PROBLEM DESCRIPTION » An exact copy of every record below is needed, with all pictures removed.

(Dataset entries)
★ ★ ★

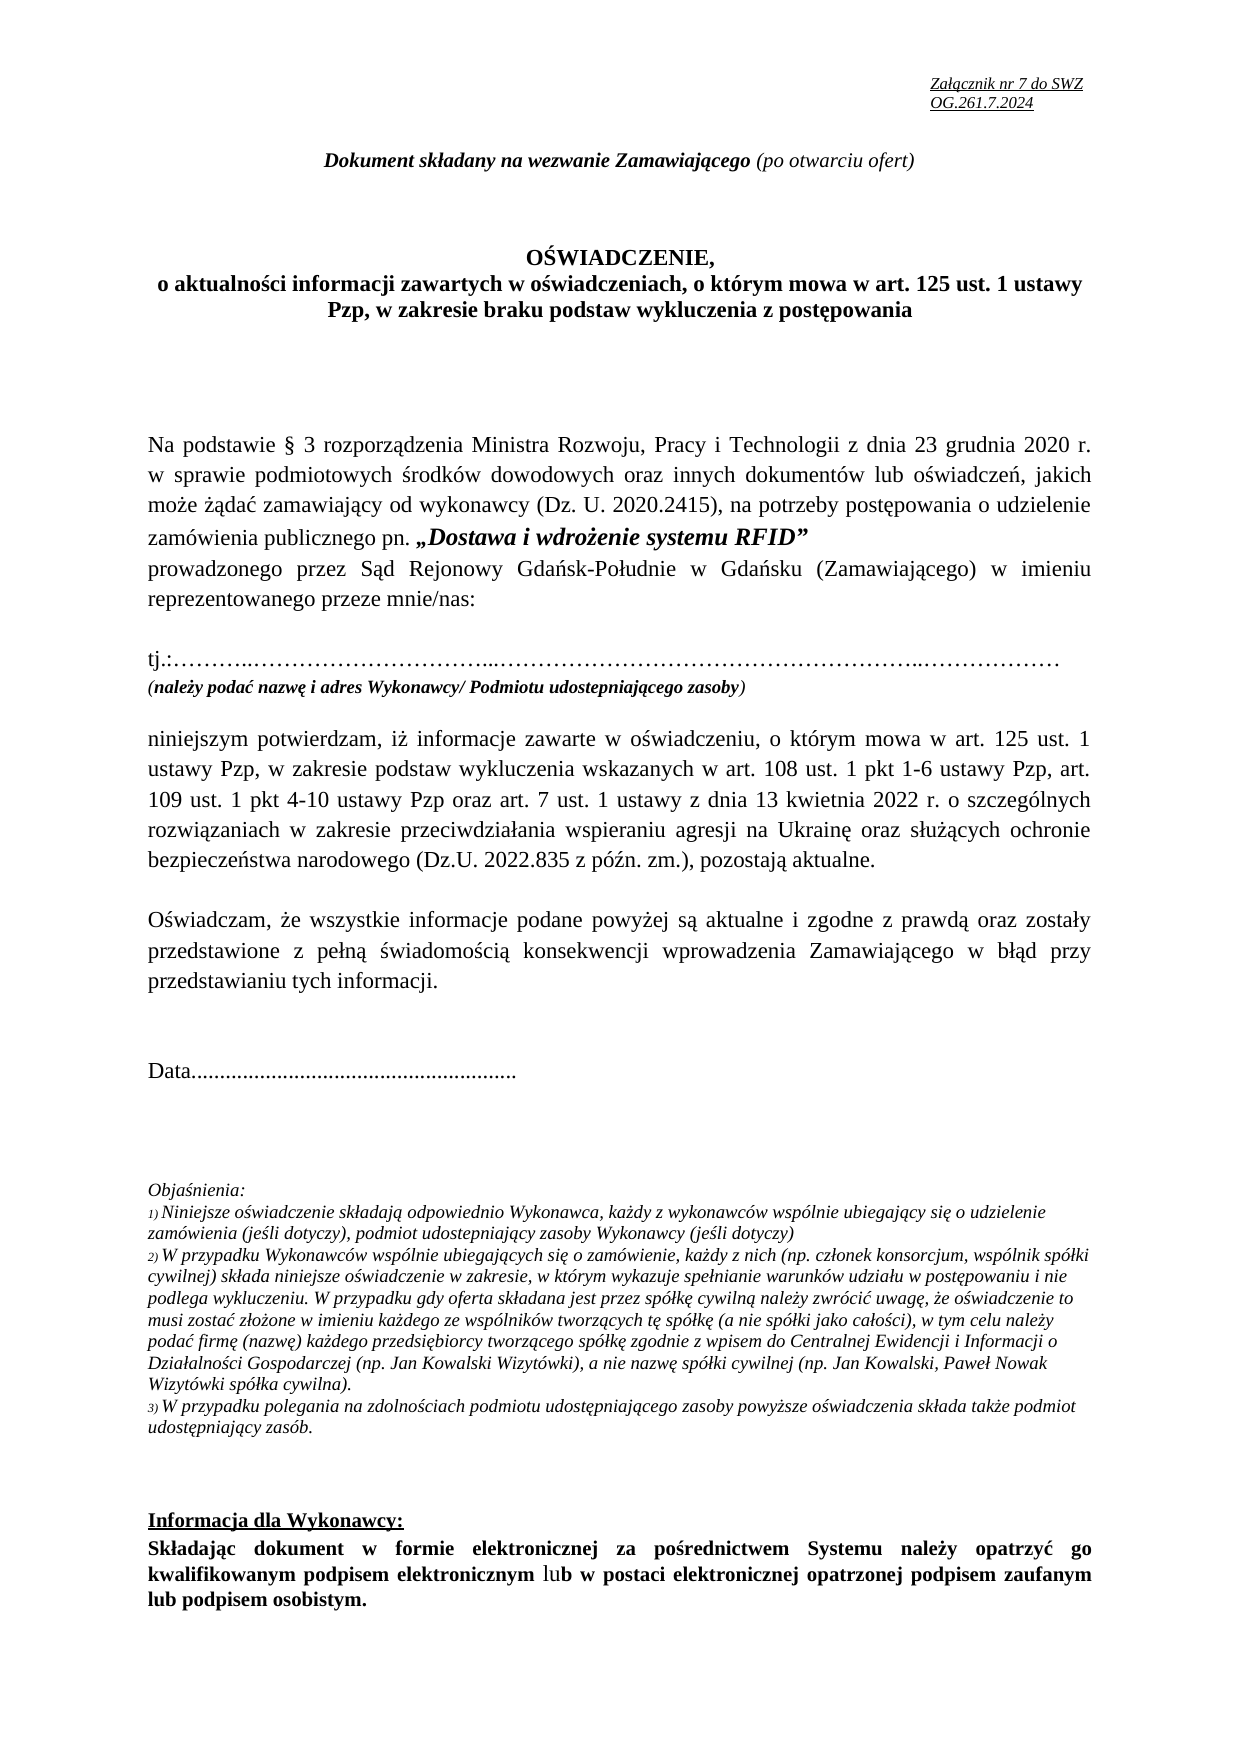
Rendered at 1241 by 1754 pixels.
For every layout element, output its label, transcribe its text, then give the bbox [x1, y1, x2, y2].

text Oświadczam, że wszystkie informacje podane powyżej są aktualne i zgodne z prawdą oraz zostały przedstawione z pełną świadomością konsekwencji wprowadzenia Zamawiającego w błąd przy przedstawianiu tych informacji. [148, 906, 1093, 993]
text 1) Niniejsze oświadczenie składają odpowiednio Wykonawca, każdy z wykonawców wspólnie ubiegający się o udzielenie zamówienia (jeśli dotyczy), podmiot udostepniający zasoby Wykonawcy (jeśli dotyczy) [148, 1201, 1093, 1244]
text niniejszym potwierdzam, iż informacje zawarte w oświadczeniu, o którym mowa w art. 125 ust. 1 ustawy Pzp, w zakresie podstaw wykluczenia wskazanych w art. 108 ust. 1 pkt 1-6 ustawy Pzp, art. 109 ust. 1 pkt 4-10 ustawy Pzp oraz art. 7 ust. 1 ustawy z dnia 13 kwietnia 2022 r. o szczególnych rozwiązaniach w zakresie przeciwdziałania wspieraniu agresji na Ukrainę oraz służących ochronie bezpieczeństwa narodowego (Dz.U. 2022.835 z późn. zm.), pozostają aktualne. [148, 725, 1093, 872]
text tj.:………..…………………………...………………………………………………..……………… [148, 645, 1093, 672]
text Objaśnienia: [148, 1179, 1093, 1201]
text Data......................................................... [148, 1057, 1093, 1084]
text Dokument składany na wezwanie Zamawiającego (po otwarciu ofert) [148, 148, 1093, 172]
text Na podstawie § 3 rozporządzenia Ministra Rozwoju, Pracy i Technologii z dnia 23 grudnia 2020 r. w sprawie podmiotowych środków dowodowych oraz innych dokumentów lub oświadczeń, jakich może żądać zamawiający od wykonawcy (Dz. U. 2020.2415), na potrzeby postępowania o udzielenie zamówienia publicznego pn. „Dostawa i wdrożenie systemu RFID” [148, 431, 1093, 551]
text Informacja dla Wykonawcy: [148, 1508, 1093, 1532]
text o aktualności informacji zawartych w oświadczeniach, o którym mowa w art. 125 ust. 1 ustawy Pzp, w zakresie braku podstaw wykluczenia z postępowania [148, 270, 1093, 323]
text prowadzonego przez Sąd Rejonowy Gdańsk-Południe w Gdańsku (Zamawiającego) w imieniu reprezentowanego przeze mnie/nas: [148, 555, 1093, 611]
text Składając dokument w formie elektronicznej za pośrednictwem Systemu należy opatrzyć go kwalifikowanym podpisem elektronicznym lub w postaci elektronicznej opatrzonej podpisem zaufanym lub podpisem osobistym. [148, 1536, 1093, 1611]
text OŚWIADCZENIE, [148, 244, 1093, 270]
text 3) W przypadku polegania na zdolnościach podmiotu udostępniającego zasoby powyższe oświadczenia składa także podmiot udostępniający zasób. [148, 1395, 1093, 1438]
text 2) W przypadku Wykonawców wspólnie ubiegających się o zamówienie, każdy z nich (np. członek konsorcjum, wspólnik spółki cywilnej) składa niniejsze oświadczenie w zakresie, w którym wykazuje spełnianie warunków udziału w postępowaniu i nie podlega wykluczeniu. W przypadku gdy oferta składana jest przez spółkę cywilną należy zwrócić uwagę, że oświadczenie to musi zostać złożone w imieniu każdego ze wspólników tworzących tę spółkę (a nie spółki jako całości), w tym celu należy podać firmę (nazwę) każdego przedsiębiorcy tworzącego spółkę zgodnie z wpisem do Centralnej Ewidencji i Informacji o Działalności Gospodarczej (np. Jan Kowalski Wizytówki), a nie nazwę spółki cywilnej (np. Jan Kowalski, Paweł Nowak Wizytówki spółka cywilna). [148, 1244, 1093, 1395]
text (należy podać nazwę i adres Wykonawcy/ Podmiotu udostepniającego zasoby) [148, 676, 1093, 697]
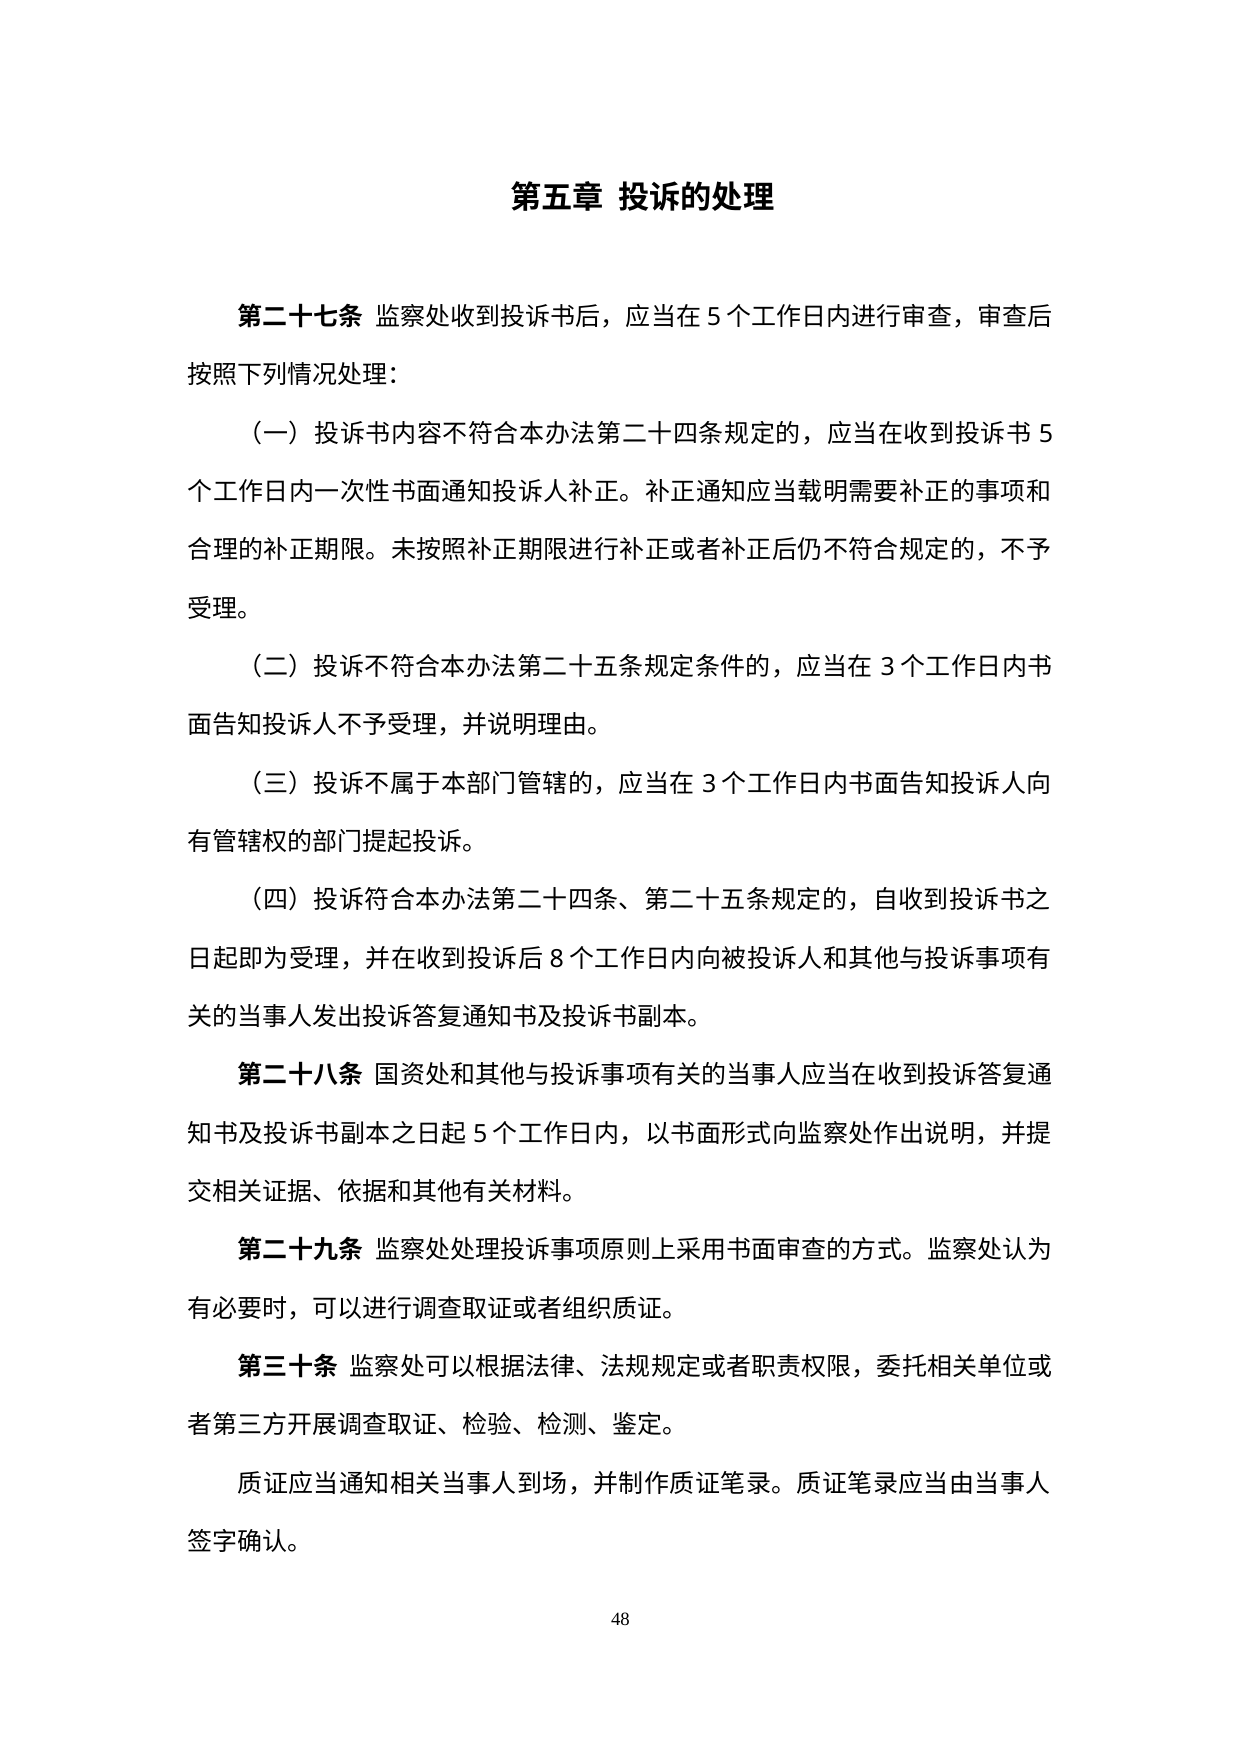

★ ★ ★

RESULT »
Rendered at 1241 by 1754 pixels.
For every layout element, output its label, transcribe its text, then give the bbox [x1, y1, x2, y2].

text Oświadczam, że wszystkie informacje podane powyżej są aktualne i zgodne z prawdą oraz zostały przedstawione z pełną świadomością konsekwencji wprowadzenia Zamawiającego w błąd przy przedstawianiu tych informacji. [148, 906, 1093, 993]
text 1) Niniejsze oświadczenie składają odpowiednio Wykonawca, każdy z wykonawców wspólnie ubiegający się o udzielenie zamówienia (jeśli dotyczy), podmiot udostepniający zasoby Wykonawcy (jeśli dotyczy) [148, 1201, 1093, 1244]
text niniejszym potwierdzam, iż informacje zawarte w oświadczeniu, o którym mowa w art. 125 ust. 1 ustawy Pzp, w zakresie podstaw wykluczenia wskazanych w art. 108 ust. 1 pkt 1-6 ustawy Pzp, art. 109 ust. 1 pkt 4-10 ustawy Pzp oraz art. 7 ust. 1 ustawy z dnia 13 kwietnia 2022 r. o szczególnych rozwiązaniach w zakresie przeciwdziałania wspieraniu agresji na Ukrainę oraz służących ochronie bezpieczeństwa narodowego (Dz.U. 2022.835 z późn. zm.), pozostają aktualne. [148, 725, 1093, 872]
text tj.:………..…………………………...………………………………………………..……………… [148, 645, 1093, 672]
text Objaśnienia: [148, 1179, 1093, 1201]
text Data......................................................... [148, 1057, 1093, 1084]
text Dokument składany na wezwanie Zamawiającego (po otwarciu ofert) [148, 148, 1093, 172]
text Na podstawie § 3 rozporządzenia Ministra Rozwoju, Pracy i Technologii z dnia 23 grudnia 2020 r. w sprawie podmiotowych środków dowodowych oraz innych dokumentów lub oświadczeń, jakich może żądać zamawiający od wykonawcy (Dz. U. 2020.2415), na potrzeby postępowania o udzielenie zamówienia publicznego pn. „Dostawa i wdrożenie systemu RFID” [148, 431, 1093, 551]
text Informacja dla Wykonawcy: [148, 1508, 1093, 1532]
text o aktualności informacji zawartych w oświadczeniach, o którym mowa w art. 125 ust. 1 ustawy Pzp, w zakresie braku podstaw wykluczenia z postępowania [148, 270, 1093, 323]
text prowadzonego przez Sąd Rejonowy Gdańsk-Południe w Gdańsku (Zamawiającego) w imieniu reprezentowanego przeze mnie/nas: [148, 555, 1093, 611]
text Składając dokument w formie elektronicznej za pośrednictwem Systemu należy opatrzyć go kwalifikowanym podpisem elektronicznym lub w postaci elektronicznej opatrzonej podpisem zaufanym lub podpisem osobistym. [148, 1536, 1093, 1611]
text OŚWIADCZENIE, [148, 244, 1093, 270]
text 3) W przypadku polegania na zdolnościach podmiotu udostępniającego zasoby powyższe oświadczenia składa także podmiot udostępniający zasób. [148, 1395, 1093, 1438]
text 2) W przypadku Wykonawców wspólnie ubiegających się o zamówienie, każdy z nich (np. członek konsorcjum, wspólnik spółki cywilnej) składa niniejsze oświadczenie w zakresie, w którym wykazuje spełnianie warunków udziału w postępowaniu i nie podlega wykluczeniu. W przypadku gdy oferta składana jest przez spółkę cywilną należy zwrócić uwagę, że oświadczenie to musi zostać złożone w imieniu każdego ze wspólników tworzących tę spółkę (a nie spółki jako całości), w tym celu należy podać firmę (nazwę) każdego przedsiębiorcy tworzącego spółkę zgodnie z wpisem do Centralnej Ewidencji i Informacji o Działalności Gospodarczej (np. Jan Kowalski Wizytówki), a nie nazwę spółki cywilnej (np. Jan Kowalski, Paweł Nowak Wizytówki spółka cywilna). [148, 1244, 1093, 1395]
text (należy podać nazwę i adres Wykonawcy/ Podmiotu udostepniającego zasoby) [148, 676, 1093, 697]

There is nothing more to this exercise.